Nearly all of the riparian owners, who in the most recent treasurer's report number 110, take their responsibilities seriously enough to pay dues to the organization; only 3 are seriously in arrears. (The dues pay for the openings.) A considerably smaller number show up at the annual meeting (maybe a quarter of the properties are represented), and even fewer put serious time in by serving as officers or sewers or taking on ad hoc tasks. So we're talking about two dozen people coming together to oversee the carrying out of a specific task. This morning we devoted most of a two-hour meeting to deciding how this task should be carried out. Why? Two reasons:

1. No surefire formula tells when the pond should be opened. The decision depends on several factors, chief among them salinity, the height of the pond, anticipated weather, and tides. After a successful opening, the water in the channel runs hard out to sea on a falling tide, and over the years a few unwary (to put it politely) beachgoers have jumped in and been swept half a mile out and had to be rescued by people in boats. For this reason every effort is made to avoid opening the pond in July and August, when the idiots (to put it less politely) are more numerous. These factors can be balanced in different ways, and the sewers don't always agree on how best to do it. The disagreements can get, to put it mildly, somewhat heated.

2. Tisbury Great Pond is a large enough body of water that different conditions prevail in different parts of it. One's perspective on the various factors is generally influenced by the location of one's property. As long as I can remember, there's been a high-pond faction and a low-pond faction: the former wants the pond to get to a certain height before it's opened, because high-pond openings tend to be more successful (i.e., they stay open long enough to accomplish the tidal exchange) than lower-pond openings. The low-pond faction pushes for openings at levels that aren't really low, but are lower than high. Often the factors that incline one toward the low- or high-pond camp have less to do with the health of the pond (everyone is for that) than with practical considerations, e.g., at high water you've got saltwater intrusion in your well, so you want the pond opened while you can still drink your well water.

At the moment the big high/low-pond issue is erosion. Erosion is worst on the eastern side of the pond. Erosion in itself doesn't affect the health of the pond -- but it has a disproportionate effect on the properties of a few riparian owners. You see where I'm going with this? Everyone has the same overall goal, but their ideas about how best to achieve that goal are strongly influenced by their particular circumstances. To make it even more interesting, one of the three sewers -- the ones who decide when the pond should be opened -- owns land that is being adversely affected by erosion. It's not hard to understand why it took us more than an hour to come up with a motion that encouraged the sewers to take erosion into account when deciding when to open the pond. The encourage part was important: the erosion-affected people wanted a word like direct. (I argued for encourage or recommend, saying that I didn't think we as an organization should be micromanaging the sewers, whom we had elected to collect the data and make the decision. The really unusual, and encouraging, thing was that the youngest sewer called me at home later to thank me for speaking out.)

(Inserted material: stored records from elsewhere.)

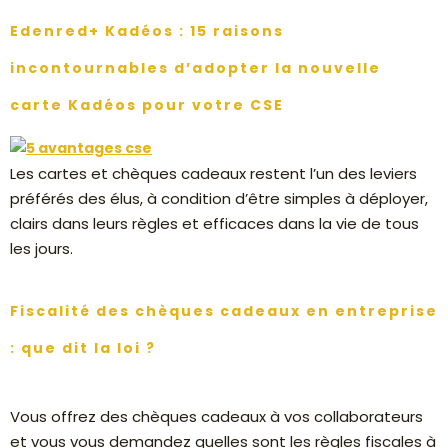
Edenred+ Kadéos : 15 raisons
incontournables d’adopter la nouvelle
carte Kadéos pour votre CSE
Les cartes et chèques cadeaux restent l’un des leviers
préférés des élus, à condition d’être simples à déployer,
clairs dans leurs règles et efficaces dans la vie de tous
les jours.
Fiscalité des chèques cadeaux en entreprise
: que dit la loi ?
Vous offrez des chèques cadeaux à vos collaborateurs
et vous vous demandez quelles sont les règles fiscales à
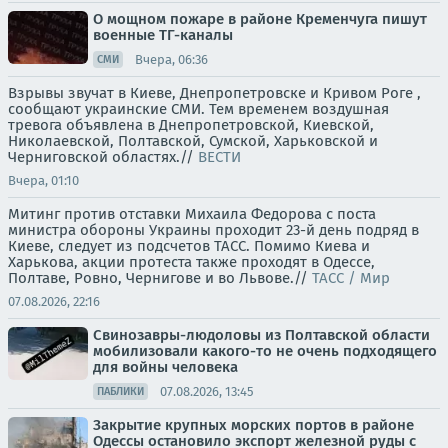
О мощном пожаре в районе Кременчуга пишут
военные ТГ-каналы
Вчера, 06:36
СМИ
Взрывы звучат в Киеве, Днепропетровске и Кривом Роге ,
сообщают украинские СМИ. Тем временем воздушная
тревога объявлена в Днепропетровской, Киевской,
Николаевской, Полтавской, Сумской, Харьковской и
Черниговской областях.//
ВЕСТИ
Вчера, 01:10
Митинг против отставки Михаила Федорова с поста
министра обороны Украины проходит 23-й день подряд в
Киеве, следует из подсчетов ТАСС. Помимо Киева и
Харькова, акции протеста также проходят в Одессе,
Полтаве, Ровно, Чернигове и во Львове.//
ТАСС / Мир
07.08.2026, 22:16
Свинозавры-людоловы из Полтавской области
мобилизовали какого-то не очень подходящего
для войны человека
07.08.2026, 13:45
ПАБЛИКИ
Закрытие крупных морских портов в районе
Одессы остановило экспорт железной руды с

So how does this wrangling over pond openings on Tisbury Great Pond make me a better world citizen? I won't deny that the discussion was often tedious, or that there were some people I wanted to either throttle or tell to shut up, and I can't claim that the motion I spoke for is going to save the world, or even the pond. But it did remind me that situations that look cut-and-dried to outsiders can be complicated and contentious when you're in the middle of them, and that the skills you develop and exercise in working this stuff out are vital. Chunk the big picture down small enough and you'll find a way to have an effect on it, and when you think about millions of other people doing their bit in their own very small pictures, you might even dare to believe that we're not washing ourselves out to sea.